* **DATA EXTRACTS**
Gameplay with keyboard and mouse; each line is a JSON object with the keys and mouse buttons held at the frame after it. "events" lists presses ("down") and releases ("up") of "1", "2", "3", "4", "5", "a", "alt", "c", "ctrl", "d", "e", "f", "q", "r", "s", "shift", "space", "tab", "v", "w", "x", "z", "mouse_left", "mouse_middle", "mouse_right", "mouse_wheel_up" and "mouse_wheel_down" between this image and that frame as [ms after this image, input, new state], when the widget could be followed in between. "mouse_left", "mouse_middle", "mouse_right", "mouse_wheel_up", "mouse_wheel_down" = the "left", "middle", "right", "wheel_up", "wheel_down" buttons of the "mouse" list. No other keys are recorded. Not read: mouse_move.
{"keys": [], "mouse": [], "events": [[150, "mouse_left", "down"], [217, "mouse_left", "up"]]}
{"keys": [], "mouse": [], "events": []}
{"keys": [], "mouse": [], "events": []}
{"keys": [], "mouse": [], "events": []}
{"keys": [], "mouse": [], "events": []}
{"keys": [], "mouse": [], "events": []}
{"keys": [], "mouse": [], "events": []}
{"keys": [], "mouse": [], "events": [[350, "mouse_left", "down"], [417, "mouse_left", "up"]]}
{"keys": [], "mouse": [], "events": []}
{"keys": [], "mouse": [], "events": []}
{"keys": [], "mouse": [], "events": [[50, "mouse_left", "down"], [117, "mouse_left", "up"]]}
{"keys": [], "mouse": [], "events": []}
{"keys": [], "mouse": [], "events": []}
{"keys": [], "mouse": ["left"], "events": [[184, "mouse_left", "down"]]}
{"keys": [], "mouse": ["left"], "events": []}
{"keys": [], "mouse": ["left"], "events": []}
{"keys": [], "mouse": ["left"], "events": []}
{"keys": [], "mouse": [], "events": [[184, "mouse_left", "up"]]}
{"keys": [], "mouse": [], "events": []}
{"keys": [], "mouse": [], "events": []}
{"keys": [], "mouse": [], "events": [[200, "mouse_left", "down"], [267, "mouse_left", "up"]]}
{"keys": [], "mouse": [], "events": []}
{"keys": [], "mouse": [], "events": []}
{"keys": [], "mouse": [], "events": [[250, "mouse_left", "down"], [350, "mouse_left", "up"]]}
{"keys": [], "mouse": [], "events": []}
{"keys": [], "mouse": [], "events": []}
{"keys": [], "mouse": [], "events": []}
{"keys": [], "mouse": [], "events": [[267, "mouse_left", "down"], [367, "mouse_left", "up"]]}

* **TASK PROMPT**
The answer should be an exact copy of the data.

* **YOUR SOLUTION**
Gameplay with keyboard and mouse; each line is a JSON object with the keys and mouse buttons held at the frame after it. "events" lists presses ("down") and releases ("up") of "1", "2", "3", "4", "5", "a", "alt", "c", "ctrl", "d", "e", "f", "q", "r", "s", "shift", "space", "tab", "v", "w", "x", "z", "mouse_left", "mouse_middle", "mouse_right", "mouse_wheel_up" and "mouse_wheel_down" between this image and that frame as [ms after this image, input, new state], when the widget could be followed in between. "mouse_left", "mouse_middle", "mouse_right", "mouse_wheel_up", "mouse_wheel_down" = the "left", "middle", "right", "wheel_up", "wheel_down" buttons of the "mouse" list. No other keys are recorded. Not read: mouse_move.
{"keys": [], "mouse": [], "events": [[150, "mouse_left", "down"], [217, "mouse_left", "up"]]}
{"keys": [], "mouse": [], "events": []}
{"keys": [], "mouse": [], "events": []}
{"keys": [], "mouse": [], "events": []}
{"keys": [], "mouse": [], "events": []}
{"keys": [], "mouse": [], "events": []}
{"keys": [], "mouse": [], "events": []}
{"keys": [], "mouse": [], "events": [[350, "mouse_left", "down"], [417, "mouse_left", "up"]]}
{"keys": [], "mouse": [], "events": []}
{"keys": [], "mouse": [], "events": []}
{"keys": [], "mouse": [], "events": [[50, "mouse_left", "down"], [117, "mouse_left", "up"]]}
{"keys": [], "mouse": [], "events": []}
{"keys": [], "mouse": [], "events": []}
{"keys": [], "mouse": ["left"], "events": [[184, "mouse_left", "down"]]}
{"keys": [], "mouse": ["left"], "events": []}
{"keys": [], "mouse": ["left"], "events": []}
{"keys": [], "mouse": ["left"], "events": []}
{"keys": [], "mouse": [], "events": [[184, "mouse_left", "up"]]}
{"keys": [], "mouse": [], "events": []}
{"keys": [], "mouse": [], "events": []}
{"keys": [], "mouse": [], "events": [[200, "mouse_left", "down"], [267, "mouse_left", "up"]]}
{"keys": [], "mouse": [], "events": []}
{"keys": [], "mouse": [], "events": []}
{"keys": [], "mouse": [], "events": [[250, "mouse_left", "down"], [350, "mouse_left", "up"]]}
{"keys": [], "mouse": [], "events": []}
{"keys": [], "mouse": [], "events": []}
{"keys": [], "mouse": [], "events": []}
{"keys": [], "mouse": [], "events": [[267, "mouse_left", "down"], [367, "mouse_left", "up"]]}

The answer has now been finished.